The use of Pareto frontiers in ML research is surprisingly limited, and is mostly restricted to the subfield of multi-objective optimization (MOO) for multitask learning (some recent examples include Lin et al., 2020 and Navon et al., 2020). [6] At MosaicML, we have found that thinking about Pareto optimality is useful for framing more fundamental questions in neural network training.
Our results primarily hold for convolutional networks (ResNet-50, ResNet-101) applied to computer vision tasks (CIFAR-10 and ImageNet). Can the same approach be applied to NLP? A lot of the recent scaling law papers find a linear boundary based on single, full training runs, where the scaling is based on model size (Henighan et al., 2020). However, it is likely that each model size has an associated quality-time Pareto frontier. Is it possible to shift the scaling laws to have better exponents? Some of our preliminary experimentation is inconclusive. We hope to explore this in future work.
We have shown here that multiplicative cyclic learning rate schedules can be used to construct an accuracy-time tradeoff curve in a single training run, saving time and money. This is a practical means of assessing changes in tradeoff curves caused by different architectures, hyperparameters, and speedup methods.

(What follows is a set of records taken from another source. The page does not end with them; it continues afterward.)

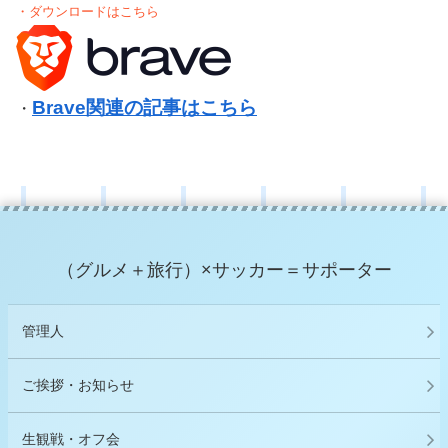
・ダウンロードはこちら
Brave関連の記事はこちら
・
（グルメ＋旅行）×サッカー＝サポーター
管理人
ご挨拶・お知らせ
生観戦・オフ会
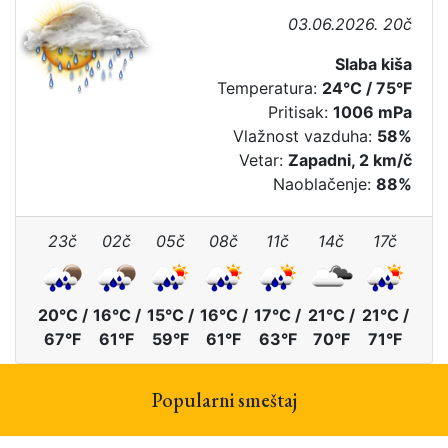
03.06.2026. 20č
Slaba kiša
Temperatura:
24°C / 75°F
Pritisak:
1006 mPa
Vlažnost vazduha:
58%
Vetar:
Zapadni, 2 km/č
Naoblačenje:
88%
23č
02č
05č
08č
11č
14č
17č
20°C /
16°C /
15°C /
16°C /
17°C /
21°C /
21°C /
67°F
61°F
59°F
61°F
63°F
70°F
71°F
Popularni smeštaj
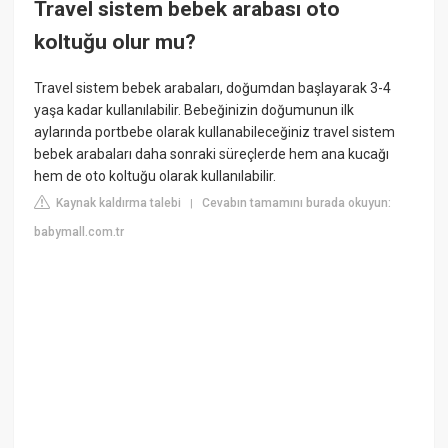
Travel sistem bebek arabası oto
koltuğu olur mu?
Travel sistem bebek arabaları, doğumdan başlayarak 3-4
yaşa kadar kullanılabilir. Bebeğinizin doğumunun ilk
aylarında portbebe olarak kullanabileceğiniz travel sistem
bebek arabaları daha sonraki süreçlerde hem ana kucağı
hem de oto koltuğu olarak kullanılabilir.
Kaynak kaldırma talebi
Cevabın tamamını burada okuyun:
|
babymall.com.tr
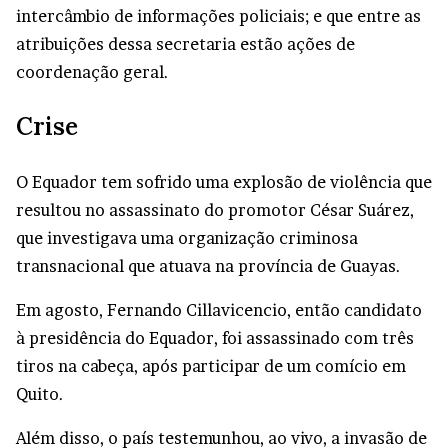
intercâmbio de informações policiais; e que entre as
atribuições dessa secretaria estão ações de
coordenação geral.
Crise
O Equador tem sofrido uma explosão de violência que
resultou no assassinato do promotor César Suárez,
que investigava uma organização criminosa
transnacional que atuava na província de Guayas.
Em agosto, Fernando Cillavicencio, então candidato
à presidência do Equador, foi assassinado com três
tiros na cabeça, após participar de um comício em
Quito.
Além disso, o país testemunhou, ao vivo, a invasão de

We hope that this is a small step towards framing ML efficiency in terms of tradeoff curves and Pareto optimality.
This work was done as part of a research internship with MosaicML. Thanks to Cory Stephenson, Davis Blalock, Kobie Crawford and Jonathan Frankle for fruitful discussions.
We trained ResNet-50 on ImageNet with noncyclic and cyclic learning rate schedules for various training durations. All ImageNet experiments used 8 RTX 3080s with mixed precision training, 8 dataloader workers per GPU, a batch size of 2048, and a gradient accumulation of 4. We used SGDW (Loshchilov et al. 2017) with a maximum learning rate of 2.048, momentum of 0.875, and weight decay 5.0e-4. All runs began with a linear warm-up over 8 epochs to the maximum learning rate, and all learning rate schedules were stepwise and not epoch-wise. Training runs were done across 1-3 seeds for each data point. Experiments using cosine decay learning rate schedules were run using the CosineAnnealingLR scheduler in PyTorch, while cyclic learning rate (CLR) schedules were implemented using the PyTorch CosineAnnealingWarmRestarts scheduler. In select experiments, training methods such as Blurpool (Zhang 2019), Channels Last, Label Smoothing (Szegedy et al. 2015, Müller et al. 2015) and MixUp (Zhang et al. 2017) were also implemented using the MosaicML Composer library for PyTorch.